There’s no substitute for the human touch
ONE of the most disquieting collateral effects of this pandemic is how remote the NHS has become from its nonCovid patients.
Hospitals have effectively made themselves into fortresses, leading to a vertiginous drop in vital cancer referrals, the cancellation of much-needed elective surgery such as knee and hip replacements, and a fall in A&E attendance of up to 50 per cent.
Everyone understands the need to protect the NHS and its courageous staff. But the peak of infection has passed without any sign of the service being overwhelmed.
So why is the return to any semblance of normality proceeding at such glacial speed? Lives are not just being blighted by pain and worry as a result, some are undoubtedly being lost.

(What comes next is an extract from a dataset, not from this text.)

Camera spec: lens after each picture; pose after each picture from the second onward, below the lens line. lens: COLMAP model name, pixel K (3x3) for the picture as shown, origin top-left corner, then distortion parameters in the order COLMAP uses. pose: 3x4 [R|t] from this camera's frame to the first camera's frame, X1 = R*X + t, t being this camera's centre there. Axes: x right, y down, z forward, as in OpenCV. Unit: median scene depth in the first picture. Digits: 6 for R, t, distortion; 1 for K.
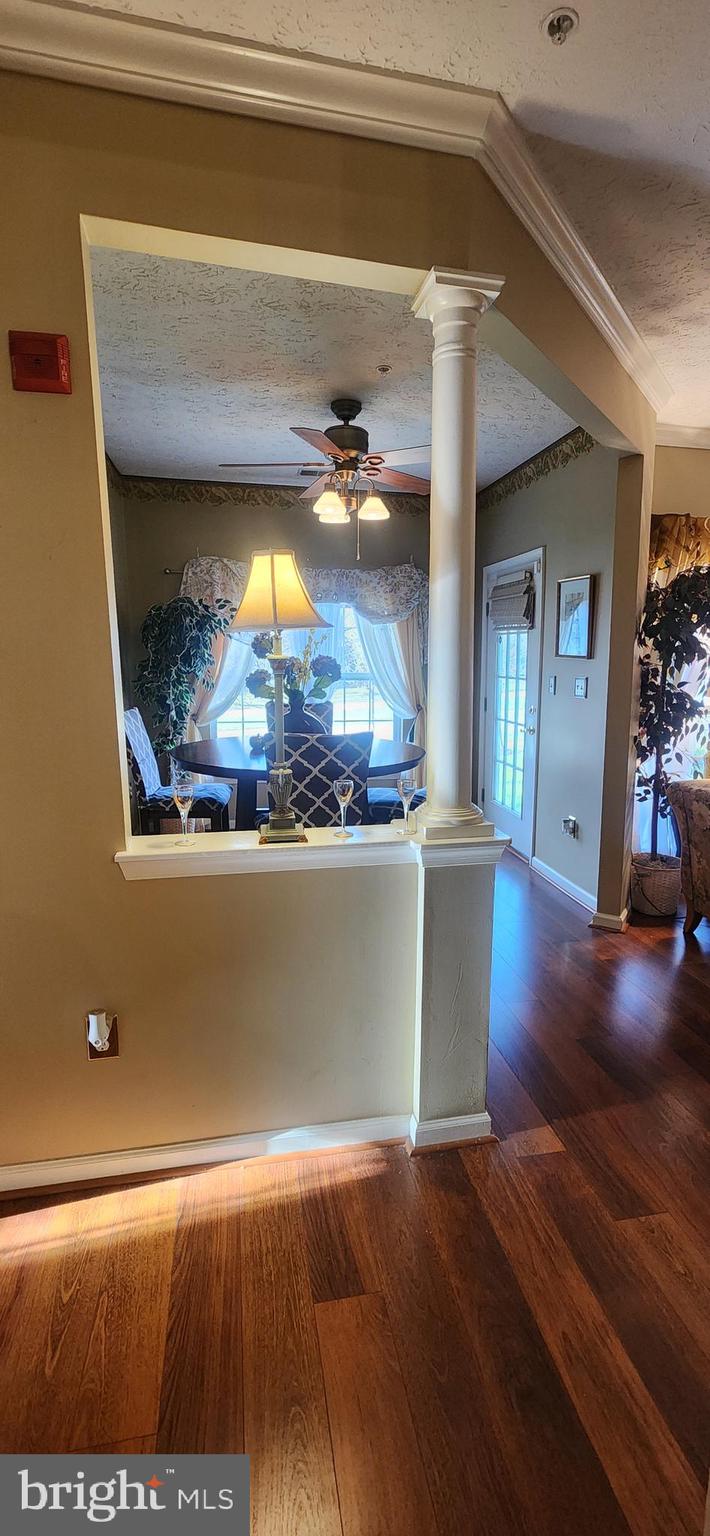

Today we report that this growing distance between doctor and patient is also apparent at local family surgeries, where just 11 per cent of consultations now involve actually seeing a GP in person.
The vast majority are by telephone, text, email, Skype or some other virtual medium. And the Royal College of GPs believes there is a ‘compelling case’ for retaining ‘aspects’ of this new way of working.
Which raises the question of whether Covid is being used as cover for a transformation of the way GP services operate – without public consultation.
There’s nothing intrinsically wrong with carrying out virtual appointments, especially for people who have minor complaints and feel they don’t need to visit the surgery.
But if they should ever become the default position, public trust – already corroded by long waiting times and often inadequate out-of-hours care – could be lost.
Seeing a doctor in person instils confidence in patients and encourages them to be forthcoming about sometimes highly intimate problems.
Also, many signs of illness are detectable only by sight and would not be picked up on the other end of a telephone line.
For all their technical wizardry, the truth is that phones, tablets and laptops can never replace the human touch.